▶ **Okuma Metni**
____
Abhazya Gürcistan’dır, Gürcistan Hepimizin!
En son söyleyeceğimizi başlıkta ifade ederek konuya girelim
Türkiye Büyük Millet Meclisi’nde 2023 yılı bütçesi görüşmeleri sürecinde Dışişleri Bakanlığı bütçesi görüşmeleri yapılırken, 12 Aralık 2022 tarihli toplantı sırasında ana muhalefet partisi CHP’nin Genel Başkan Yardımcısı Sn. Engin Özkoç’un Abhazya Cumhuriyeti’ni gündeme getirdiğini, Dışişleri Bakanı Sn. Mevlüt Çavuşoğlu’nun verdiği cevaba ise KAFFED’in (Kafkas Dernekleri Federasyonu) tepki verdiğini okumuş bulunuyoruz. Dışişleri Bakanı Sn. Çavuşoğlu’nun konuyu “ayrılıkçılık”, “toprak ve sınır bütünlüğünün bozulması” ve “Gürcistan’ın parçalanması” penceresinden ele almasına ve Engin Özkoç’a Gürcistan’ın bütünlüğü esasına göre cevap vermesine karşılık olarak 14 Aralık tarihinde KAFFED sayfasında yayımlanan yazının tarihsel ve günümüz gerçeklerinden kopuk ve hayal ürünü olduğunu Türkiye kamuoyunun bilmesini isteriz.
Apkhazeti, Abkhazia veya Türkçeye yerleşmiş şekliyle Abhazya. Hepsi aynı coğrafyanın farklı dillerdeki adı, Gürcistan’ın Karadeniz kıyısındaki bir bölgesidir. Türkiye’de insanların pek de bilmediği, hatta Türkiye Cumhuriyeti vatandaşlarının büyük kesiminin adını dahi duymadığı bir yer burası. Sovyetler Birliği dağılırken yaşanan karışıklıklarda bir dönem adı duyulup kamuoyunun kısa zaman sonra unuttuğu bir yerdir. Türkiye kamuoyu burası hakkında pek bilgi sahibi olmasa da ülkemizde 19. Yüzyılın ikinci yarısında Abhazya’dan (Gürcüce Apkhazeti) göç etmiş kişilerin soyundan gelenler de yaşamaktadır ve bugünkü nüfuslarının 50-60 bin civarında olduğunu tahmin ediyoruz. Türkiye kamuoyu pek ilgilenmese de, atalarının göçü üzerinden 160-170 yıl geçmesine rağmen, onlarla aynı bölgelerde yaşayan bizlerin Abaza olarak tanıdığımız halkın içerisinde, hala Abhazya’yla gönül bağı olanların mevcudiyetini saygıyla karşılıyoruz. Türkiyeli Abazalar arasında Apkhazeti’ye (Abhazya) turistik, ticari, akraba ziyaretleri ve hatta siyasi amaçlarla gidip gelen az sayıda insan bulunur. Bu topraklar hukuken Gürcistan sınırları içinde olan ancak fiilen; bugün tüm dünyanın gözleri önünde Kırım, Ukrayna’nın diğer bölgeleri ve Moldova’da nasıl yapılmışsa işgalci Rusya tarafından aynı yöntemlerle Gürcistan’dan 1993 yılında koparılmış olan fakat Birleşmiş Milletler, Türkiye ve hatta tüm dünya tarafından işgal altında bir bölge statüsünde kabul ediliyor. Abhazya’da yarı nükleer üsler dâhil olmak üzere Rus silahlarının ve askerinin konuşlanmış olduğu çok sayıda Rus üssü bulunmaktadır. Abhazya’da mevcut de fakto yönetim Abhazya’nın bağımsız ülke olduğunu iddia etse de onların söylemi gerçeklerle uyuşmamaktadır. Bu durumun getirdiği zorluklar ilişkileri kısıtlamakta ve daha fazla insanın Abhazya Bölgesi’ne gidip gelmesine engel olmaktadır.
____
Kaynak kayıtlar
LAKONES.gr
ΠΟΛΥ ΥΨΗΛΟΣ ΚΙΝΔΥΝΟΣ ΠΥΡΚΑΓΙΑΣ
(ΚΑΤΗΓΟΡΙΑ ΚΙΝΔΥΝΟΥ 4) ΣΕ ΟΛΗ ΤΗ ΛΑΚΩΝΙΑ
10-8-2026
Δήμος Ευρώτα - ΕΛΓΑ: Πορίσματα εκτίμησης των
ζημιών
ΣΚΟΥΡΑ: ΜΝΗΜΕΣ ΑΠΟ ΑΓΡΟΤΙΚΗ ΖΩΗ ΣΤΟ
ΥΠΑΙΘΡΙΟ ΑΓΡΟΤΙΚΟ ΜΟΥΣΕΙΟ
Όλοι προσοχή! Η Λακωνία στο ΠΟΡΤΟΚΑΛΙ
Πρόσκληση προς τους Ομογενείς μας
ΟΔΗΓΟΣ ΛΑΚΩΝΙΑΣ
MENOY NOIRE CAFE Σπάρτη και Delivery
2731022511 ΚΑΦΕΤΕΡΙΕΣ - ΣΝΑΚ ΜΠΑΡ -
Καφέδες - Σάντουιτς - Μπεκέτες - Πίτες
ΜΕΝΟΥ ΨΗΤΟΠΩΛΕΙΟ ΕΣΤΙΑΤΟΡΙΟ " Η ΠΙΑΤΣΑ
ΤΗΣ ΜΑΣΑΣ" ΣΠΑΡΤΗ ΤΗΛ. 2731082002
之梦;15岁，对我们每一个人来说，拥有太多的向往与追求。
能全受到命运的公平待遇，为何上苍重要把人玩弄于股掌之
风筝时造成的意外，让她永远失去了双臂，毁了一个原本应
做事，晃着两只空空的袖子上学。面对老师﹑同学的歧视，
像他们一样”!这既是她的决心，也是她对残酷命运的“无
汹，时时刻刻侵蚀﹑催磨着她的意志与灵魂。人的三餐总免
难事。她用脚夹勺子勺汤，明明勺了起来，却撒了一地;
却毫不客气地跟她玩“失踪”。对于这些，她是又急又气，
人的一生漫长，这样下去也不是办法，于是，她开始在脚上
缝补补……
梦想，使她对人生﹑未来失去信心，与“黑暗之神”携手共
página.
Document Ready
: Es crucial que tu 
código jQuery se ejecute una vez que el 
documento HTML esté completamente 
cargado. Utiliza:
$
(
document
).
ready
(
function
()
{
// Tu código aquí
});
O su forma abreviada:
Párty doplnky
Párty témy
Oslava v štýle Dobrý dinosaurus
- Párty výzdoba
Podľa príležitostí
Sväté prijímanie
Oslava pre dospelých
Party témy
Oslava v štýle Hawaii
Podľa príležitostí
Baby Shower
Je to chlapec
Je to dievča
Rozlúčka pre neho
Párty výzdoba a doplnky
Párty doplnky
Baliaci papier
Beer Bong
____
▶ **Alıştırma Bölümleri**
a) Abhazya metnine göre Türkiyeli Abazalar Abhazya'ya hangi amaçlarla gidip geliyor?
b) Abhazya metnine göre bölge Gürcistan'dan hangi yıl koparıldı?
Bu kayıtlar başka bir kaynaktan alınmıştır.

▶ **Görev Yanıtları**
a) Turistik, ticari, akraba ziyareti ve siyasi amaçlarla.

b) 1993 yılında.